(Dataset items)

----

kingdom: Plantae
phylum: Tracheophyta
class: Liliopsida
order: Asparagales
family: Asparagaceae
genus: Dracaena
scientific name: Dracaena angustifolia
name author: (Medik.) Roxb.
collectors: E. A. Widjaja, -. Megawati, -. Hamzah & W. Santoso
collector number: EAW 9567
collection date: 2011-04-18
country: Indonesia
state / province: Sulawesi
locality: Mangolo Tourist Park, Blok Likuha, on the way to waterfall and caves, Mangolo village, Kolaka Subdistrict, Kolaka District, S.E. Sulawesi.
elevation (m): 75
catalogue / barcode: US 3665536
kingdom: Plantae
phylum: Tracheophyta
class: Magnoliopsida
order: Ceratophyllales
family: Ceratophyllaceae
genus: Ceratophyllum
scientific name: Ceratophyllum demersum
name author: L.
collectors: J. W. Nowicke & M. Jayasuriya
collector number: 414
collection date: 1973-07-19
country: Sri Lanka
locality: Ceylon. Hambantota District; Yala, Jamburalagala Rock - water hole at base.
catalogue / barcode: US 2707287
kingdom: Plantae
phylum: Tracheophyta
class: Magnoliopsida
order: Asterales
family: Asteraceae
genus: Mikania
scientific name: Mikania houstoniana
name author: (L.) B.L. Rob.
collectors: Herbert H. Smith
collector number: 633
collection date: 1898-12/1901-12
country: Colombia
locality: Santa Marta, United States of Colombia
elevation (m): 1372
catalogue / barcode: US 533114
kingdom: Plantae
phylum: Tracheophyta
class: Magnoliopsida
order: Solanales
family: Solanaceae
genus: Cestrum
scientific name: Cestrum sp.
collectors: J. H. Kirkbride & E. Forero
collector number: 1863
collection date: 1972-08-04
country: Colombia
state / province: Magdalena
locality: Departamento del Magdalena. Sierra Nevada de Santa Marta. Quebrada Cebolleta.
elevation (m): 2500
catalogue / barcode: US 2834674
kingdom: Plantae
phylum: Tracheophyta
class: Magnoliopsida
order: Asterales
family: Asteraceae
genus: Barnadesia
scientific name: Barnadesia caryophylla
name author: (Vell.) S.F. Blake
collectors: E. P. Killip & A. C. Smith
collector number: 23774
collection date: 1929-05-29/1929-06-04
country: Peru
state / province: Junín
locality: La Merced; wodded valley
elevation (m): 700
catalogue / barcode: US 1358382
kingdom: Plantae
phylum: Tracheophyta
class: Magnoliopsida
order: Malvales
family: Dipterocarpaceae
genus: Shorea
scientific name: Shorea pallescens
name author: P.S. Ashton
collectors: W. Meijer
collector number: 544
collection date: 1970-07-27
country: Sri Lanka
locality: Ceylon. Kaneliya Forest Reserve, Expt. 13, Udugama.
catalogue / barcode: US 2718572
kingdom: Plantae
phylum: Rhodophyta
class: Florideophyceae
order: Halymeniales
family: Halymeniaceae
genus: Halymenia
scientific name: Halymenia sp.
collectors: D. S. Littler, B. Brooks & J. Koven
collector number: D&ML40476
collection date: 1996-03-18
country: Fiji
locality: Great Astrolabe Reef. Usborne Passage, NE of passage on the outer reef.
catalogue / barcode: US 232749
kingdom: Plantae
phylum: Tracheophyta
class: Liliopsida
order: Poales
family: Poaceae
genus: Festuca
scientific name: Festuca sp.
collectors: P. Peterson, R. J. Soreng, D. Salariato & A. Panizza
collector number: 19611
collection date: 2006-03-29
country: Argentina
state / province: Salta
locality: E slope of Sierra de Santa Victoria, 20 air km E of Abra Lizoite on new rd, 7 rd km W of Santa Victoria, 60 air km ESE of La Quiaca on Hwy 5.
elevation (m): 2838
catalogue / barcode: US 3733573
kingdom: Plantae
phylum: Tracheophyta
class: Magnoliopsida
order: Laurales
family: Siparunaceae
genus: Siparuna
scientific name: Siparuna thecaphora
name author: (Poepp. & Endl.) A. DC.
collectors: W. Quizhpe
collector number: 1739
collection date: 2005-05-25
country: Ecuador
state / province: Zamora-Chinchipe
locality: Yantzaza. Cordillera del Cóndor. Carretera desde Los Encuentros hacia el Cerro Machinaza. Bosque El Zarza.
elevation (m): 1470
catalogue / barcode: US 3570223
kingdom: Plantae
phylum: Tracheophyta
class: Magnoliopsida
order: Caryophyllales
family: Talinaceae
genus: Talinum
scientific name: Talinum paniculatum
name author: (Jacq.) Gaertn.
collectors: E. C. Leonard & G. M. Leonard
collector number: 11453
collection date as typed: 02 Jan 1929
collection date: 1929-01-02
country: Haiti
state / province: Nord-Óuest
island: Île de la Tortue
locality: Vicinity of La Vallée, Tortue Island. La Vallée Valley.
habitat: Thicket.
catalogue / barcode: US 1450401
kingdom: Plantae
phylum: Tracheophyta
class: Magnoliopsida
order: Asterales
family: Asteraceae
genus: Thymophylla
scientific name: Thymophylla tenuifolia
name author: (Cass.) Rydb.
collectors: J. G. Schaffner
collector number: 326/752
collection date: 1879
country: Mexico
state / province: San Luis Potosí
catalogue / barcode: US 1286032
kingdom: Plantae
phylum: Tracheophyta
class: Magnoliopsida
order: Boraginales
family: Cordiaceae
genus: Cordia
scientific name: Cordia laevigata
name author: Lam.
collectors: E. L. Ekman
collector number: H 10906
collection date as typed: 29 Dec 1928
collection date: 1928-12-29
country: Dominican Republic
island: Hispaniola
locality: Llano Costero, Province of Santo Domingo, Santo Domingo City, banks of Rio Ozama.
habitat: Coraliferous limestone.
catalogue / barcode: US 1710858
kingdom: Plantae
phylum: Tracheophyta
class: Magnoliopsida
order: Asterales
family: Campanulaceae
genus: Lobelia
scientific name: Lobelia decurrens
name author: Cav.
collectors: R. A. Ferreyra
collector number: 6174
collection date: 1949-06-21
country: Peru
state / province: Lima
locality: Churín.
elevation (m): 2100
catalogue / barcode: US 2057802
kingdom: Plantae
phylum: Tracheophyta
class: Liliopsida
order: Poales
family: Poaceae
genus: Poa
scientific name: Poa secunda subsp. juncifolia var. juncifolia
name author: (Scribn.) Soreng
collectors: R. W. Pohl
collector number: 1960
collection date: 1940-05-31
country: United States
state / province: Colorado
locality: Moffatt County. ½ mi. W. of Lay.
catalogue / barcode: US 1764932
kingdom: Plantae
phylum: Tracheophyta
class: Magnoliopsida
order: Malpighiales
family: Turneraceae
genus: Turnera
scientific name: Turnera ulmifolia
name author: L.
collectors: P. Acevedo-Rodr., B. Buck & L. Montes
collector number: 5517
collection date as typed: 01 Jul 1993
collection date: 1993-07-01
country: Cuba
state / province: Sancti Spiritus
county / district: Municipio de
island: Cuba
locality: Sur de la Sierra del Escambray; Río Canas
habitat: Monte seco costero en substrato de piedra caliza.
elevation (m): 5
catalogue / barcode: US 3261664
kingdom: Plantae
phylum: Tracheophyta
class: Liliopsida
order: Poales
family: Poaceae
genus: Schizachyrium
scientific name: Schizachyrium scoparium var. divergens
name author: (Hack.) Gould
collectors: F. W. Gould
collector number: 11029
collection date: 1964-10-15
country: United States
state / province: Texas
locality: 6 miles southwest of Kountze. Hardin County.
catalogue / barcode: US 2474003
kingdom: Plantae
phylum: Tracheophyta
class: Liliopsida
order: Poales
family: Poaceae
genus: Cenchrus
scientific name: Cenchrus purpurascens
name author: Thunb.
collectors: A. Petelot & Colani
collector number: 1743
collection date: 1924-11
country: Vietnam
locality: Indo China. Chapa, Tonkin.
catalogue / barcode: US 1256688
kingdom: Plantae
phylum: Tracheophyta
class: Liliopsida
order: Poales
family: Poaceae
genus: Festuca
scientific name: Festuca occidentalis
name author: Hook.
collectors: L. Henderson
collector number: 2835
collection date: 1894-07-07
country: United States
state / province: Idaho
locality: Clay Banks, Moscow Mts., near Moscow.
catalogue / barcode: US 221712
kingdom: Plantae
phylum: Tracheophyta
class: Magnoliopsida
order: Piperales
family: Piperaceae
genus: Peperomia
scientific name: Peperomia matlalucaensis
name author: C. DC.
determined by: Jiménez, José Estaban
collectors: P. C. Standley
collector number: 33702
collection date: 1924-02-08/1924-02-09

----

(OBJECTIVE): Convert the part of the material that opens with the line containing "order: Asparagales" and closes with the line containing "elevation (m): 1372", both of those lines included, into a numbered list with any blank lines omitted.

(FULL OUTPUT):
1. order: Asparagales
2. family: Asparagaceae
3. genus: Dracaena
4. scientific name: Dracaena angustifolia
5. name author: (Medik.) Roxb.
6. collectors: E. A. Widjaja, -. Megawati, -. Hamzah & W. Santoso
7. collector number: EAW 9567
8. collection date: 2011-04-18
9. country: Indonesia
10. state / province: Sulawesi
11. locality: Mangolo Tourist Park, Blok Likuha, on the way to waterfall and caves, Mangolo village, Kolaka Subdistrict, Kolaka District, S.E. Sulawesi.
12. elevation (m): 75
13. catalogue / barcode: US 3665536
14. kingdom: Plantae
15. phylum: Tracheophyta
16. class: Magnoliopsida
17. order: Ceratophyllales
18. family: Ceratophyllaceae
19. genus: Ceratophyllum
20. scientific name: Ceratophyllum demersum
21. name author: L.
22. collectors: J. W. Nowicke & M. Jayasuriya
23. collector number: 414
24. collection date: 1973-07-19
25. country: Sri Lanka
26. locality: Ceylon. Hambantota District; Yala, Jamburalagala Rock - water hole at base.
27. catalogue / barcode: US 2707287
28. kingdom: Plantae
29. phylum: Tracheophyta
30. class: Magnoliopsida
31. order: Asterales
32. family: Asteraceae
33. genus: Mikania
34. scientific name: Mikania houstoniana
35. name author: (L.) B.L. Rob.
36. collectors: Herbert H. Smith
37. collector number: 633
38. collection date: 1898-12/1901-12
39. country: Colombia
40. locality: Santa Marta, United States of Colombia
41. elevation (m): 1372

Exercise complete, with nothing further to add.